私は体の重心を左に移した。44マグナムが肩口に達する前に、雪の上を転がった。すかさず銃口を渚に向ける。
「いったい何をしたの?」
渚は目を剥いた。
「渚と同じ力を使っただけだよ。あんたの動きは手に取るようにわかる」
「うそよ! 怜於奈にそれはできないはず」
「いい加減目を覚ましな! いつまで宇宙人に踊らされてるんだよ」
私はたまらず渚を怒鳴りつけた。
「踊らされてなんかないもん!」
「踊らされてるじゃん! だから私を殺そうとしてるんでしょ。自覚がないのだろうけど、あんたは宇宙人にプログラムされてんだよ」
渚はしばらく私の目をのぞき込んでいたが、突然ケラケラと笑いだした。
「ほんとにそんなこと信じてるの? あのね。宇宙人なんかもう居ないんだよ」
「どういう意味?」
「私がみんな殺しちゃったんだもん」
彼女は頭がおかしくなってしまったのだろうか。
「知ってる? あいつらってこれくらいの大きさの薄いチップなの」
渚は小指の先を突き出した。
「笑っちゃうでしょ。それがごたいそうなガラスケースに入ってたんだ。
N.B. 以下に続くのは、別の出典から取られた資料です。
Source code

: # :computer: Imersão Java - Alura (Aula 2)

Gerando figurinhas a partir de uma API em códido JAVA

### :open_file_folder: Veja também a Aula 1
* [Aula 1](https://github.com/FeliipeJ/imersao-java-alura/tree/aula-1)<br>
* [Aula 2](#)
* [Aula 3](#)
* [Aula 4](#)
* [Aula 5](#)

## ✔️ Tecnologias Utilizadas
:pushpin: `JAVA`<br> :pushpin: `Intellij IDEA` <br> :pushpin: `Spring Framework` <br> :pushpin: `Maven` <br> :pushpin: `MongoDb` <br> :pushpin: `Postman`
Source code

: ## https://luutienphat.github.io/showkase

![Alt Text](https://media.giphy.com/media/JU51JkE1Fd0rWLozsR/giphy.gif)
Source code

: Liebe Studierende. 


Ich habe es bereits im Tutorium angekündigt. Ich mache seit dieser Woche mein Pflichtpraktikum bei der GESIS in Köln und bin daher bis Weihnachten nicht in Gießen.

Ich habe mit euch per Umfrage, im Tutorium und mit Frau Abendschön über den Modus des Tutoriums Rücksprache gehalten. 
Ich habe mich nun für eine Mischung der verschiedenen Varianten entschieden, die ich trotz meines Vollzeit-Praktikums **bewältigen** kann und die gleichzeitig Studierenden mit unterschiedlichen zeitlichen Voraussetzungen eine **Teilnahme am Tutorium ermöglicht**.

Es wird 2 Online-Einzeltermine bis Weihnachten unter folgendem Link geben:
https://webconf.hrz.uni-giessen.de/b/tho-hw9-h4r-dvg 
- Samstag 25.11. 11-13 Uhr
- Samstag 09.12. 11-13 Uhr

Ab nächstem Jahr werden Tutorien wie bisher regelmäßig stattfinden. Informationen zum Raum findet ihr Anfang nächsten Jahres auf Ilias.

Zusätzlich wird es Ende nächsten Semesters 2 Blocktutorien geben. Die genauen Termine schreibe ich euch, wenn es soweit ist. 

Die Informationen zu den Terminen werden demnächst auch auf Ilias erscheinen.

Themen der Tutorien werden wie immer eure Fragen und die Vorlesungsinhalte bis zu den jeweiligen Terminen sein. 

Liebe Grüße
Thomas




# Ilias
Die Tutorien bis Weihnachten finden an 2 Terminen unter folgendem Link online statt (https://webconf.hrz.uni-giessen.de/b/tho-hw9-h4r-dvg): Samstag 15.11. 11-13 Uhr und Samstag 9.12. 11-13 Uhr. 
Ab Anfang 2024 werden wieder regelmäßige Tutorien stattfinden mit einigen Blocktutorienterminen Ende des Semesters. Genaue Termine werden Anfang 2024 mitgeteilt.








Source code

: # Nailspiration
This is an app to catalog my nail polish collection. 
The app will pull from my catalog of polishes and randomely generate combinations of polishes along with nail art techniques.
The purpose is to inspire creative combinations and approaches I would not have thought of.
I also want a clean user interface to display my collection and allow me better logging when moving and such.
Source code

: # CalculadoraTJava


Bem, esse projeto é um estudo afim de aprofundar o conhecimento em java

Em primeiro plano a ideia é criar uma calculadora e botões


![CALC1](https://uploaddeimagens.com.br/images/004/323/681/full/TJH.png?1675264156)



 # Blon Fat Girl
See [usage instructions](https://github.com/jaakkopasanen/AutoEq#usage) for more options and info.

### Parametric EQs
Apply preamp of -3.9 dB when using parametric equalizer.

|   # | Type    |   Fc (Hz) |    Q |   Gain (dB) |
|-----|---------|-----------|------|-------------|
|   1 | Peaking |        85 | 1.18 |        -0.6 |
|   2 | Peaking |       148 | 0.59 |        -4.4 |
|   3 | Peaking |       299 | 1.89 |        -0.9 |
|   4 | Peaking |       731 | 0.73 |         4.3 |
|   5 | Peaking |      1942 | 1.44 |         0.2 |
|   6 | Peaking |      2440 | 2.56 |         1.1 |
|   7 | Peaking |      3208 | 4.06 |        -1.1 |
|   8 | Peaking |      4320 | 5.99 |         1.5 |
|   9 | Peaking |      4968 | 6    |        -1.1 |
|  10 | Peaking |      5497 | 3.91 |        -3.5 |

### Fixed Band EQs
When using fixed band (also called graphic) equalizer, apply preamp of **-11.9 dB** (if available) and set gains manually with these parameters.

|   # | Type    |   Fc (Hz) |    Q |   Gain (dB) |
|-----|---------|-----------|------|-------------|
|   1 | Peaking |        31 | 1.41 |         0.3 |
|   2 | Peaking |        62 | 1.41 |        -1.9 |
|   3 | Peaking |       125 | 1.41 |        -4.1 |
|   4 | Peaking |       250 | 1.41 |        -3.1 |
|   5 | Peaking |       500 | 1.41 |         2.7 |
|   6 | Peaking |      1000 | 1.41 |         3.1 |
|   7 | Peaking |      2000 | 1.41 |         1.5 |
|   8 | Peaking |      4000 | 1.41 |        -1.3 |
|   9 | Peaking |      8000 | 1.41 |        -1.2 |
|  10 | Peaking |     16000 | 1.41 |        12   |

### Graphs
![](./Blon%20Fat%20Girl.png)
だからケースごと踏みつぶしてやったわ」
私はしばらくの間、いうべき言葉を見つけられなかった。
「じゃあ誰が私や渚の身体にヒカルの記憶を埋め込んだの? その小さなチップがやったとでも言うのかしら?」
「あのロボットがやったのよ。あれ手足が引っ込んで宇宙船にもなるんだよ」
「ロボット?」
「え! 忘れたの? 鉢伏山でみたやつよ。私と玲於奈はあれを追いかけて宇宙人に捕まったんだよ。それと綾瀬ひかるもね」
「それでそのロボットは?」
「所詮は探査用のロボットだからね。ぶっ壊して谷底に落としておいたわ」
私は震える声で訊いた。
「それじゃなぜ私を殺そうとしているの?」
「私の意思」
渚はそう言うと、拳銃を捨てナイフを握った。